なぜ今この分野なのか。背景にあるのはAIチップの進化です。ChatGPTやMidjourneyのような生成AIサービスは、膨大な計算能力を必要とします。そのため最新のAIチップでは、CPU、GPU、高帯域幅メモリなど複数の専門チップを立体的に組み合わせる設計が主流になっています。NvidiaのAIプロセッサーでも、TSMCの「CoWoS」という高度なパッケージング技術が使われています。

10年後の市場を見据えた戦略

ASMLのCTO、Marco Pieters氏は「10年から15年先の業界ニーズを考えている」と語ります。同社はすでに2025年末に、パッケージング向けのリソグラフィ装置「TWINSCAN XT:260」を初出荷しました。ただし本格的な展開は、これから数年かけて研究を進めながら検討していく段階です。

具体的には、パッケージングやボンディング(チップ同士の接合)に必要な装置の種類を研究中です。また、現在の技術では物理的な限界があるチップサイズについても、より大きなチップを製造できる可能性を探っています。

さらに興味深いのは、AI技術を製造工程そのものに活用する計画です。機械の制御ソフトウェアを高速化したり、チップ製造時の品質チェックを改善したりする用途でAIを導入する予定です。半導体を作る側が、AIの力で生産性を上げようとしているわけです。

成長市場だが競争は激しい

高度なパッケージング市場は、2025年時点で約420億ドルから510億ドル規模と推定されています。これが2034年には700億ドルから900億ドルに成長するという予測もあり、市場としての魅力は十分です。アナリストによれば、ASMLが10年で5%から10%のシェアを獲得できる可能性があるとされています。

ただし課題もあります。TSMCやIntelといった大手は、すでにこの分野で確固たる地位を築いています。後発で参入するASMLは、豊富な資金力とエンジニアリング人材を武器にしつつも、既存プレイヤーとの競争を強いられます。ASMLの時価総額は約550億ドルで、研究開発への投資能力は高いものの、すでに完成されたエコシステムに食い込むのは簡単ではありません。

またASMLが得意とする「前工程」の技術知識を「後工程」にどこまで転用できるかも未知数です。リソグラフィとパッケージングは関連する技術ですが、求められる専門性は異なります。

フリーランスへの影響

正直に言えば、この発表が明日からのフリーランス業務に直接影響することはありません。

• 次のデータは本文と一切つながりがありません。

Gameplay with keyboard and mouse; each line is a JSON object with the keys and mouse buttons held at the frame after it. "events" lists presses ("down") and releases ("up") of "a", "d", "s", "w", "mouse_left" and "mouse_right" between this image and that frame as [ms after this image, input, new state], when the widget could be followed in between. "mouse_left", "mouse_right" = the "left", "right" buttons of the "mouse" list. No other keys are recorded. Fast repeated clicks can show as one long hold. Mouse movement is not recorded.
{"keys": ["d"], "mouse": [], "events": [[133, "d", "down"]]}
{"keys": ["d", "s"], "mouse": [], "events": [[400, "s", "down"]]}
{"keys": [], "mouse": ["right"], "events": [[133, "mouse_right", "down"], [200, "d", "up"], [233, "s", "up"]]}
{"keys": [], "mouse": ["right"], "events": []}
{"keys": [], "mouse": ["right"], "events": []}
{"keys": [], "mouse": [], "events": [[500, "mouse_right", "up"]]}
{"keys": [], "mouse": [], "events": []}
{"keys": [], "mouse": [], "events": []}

ASMLの計画は10年以上先を見据えたもので、実際の製品が市場に広がるのはさらに先の話です。

ただし長期的には、半導体製造の効率化がAIサービスのコスト低下につながる可能性があります。高度なパッケージング技術が普及すれば、AIチップの性能が上がり、製造コストが下がります。その結果、ChatGPTやClaude、画像生成AIなどのサービスが今より安く、速く使えるようになるかもしれません。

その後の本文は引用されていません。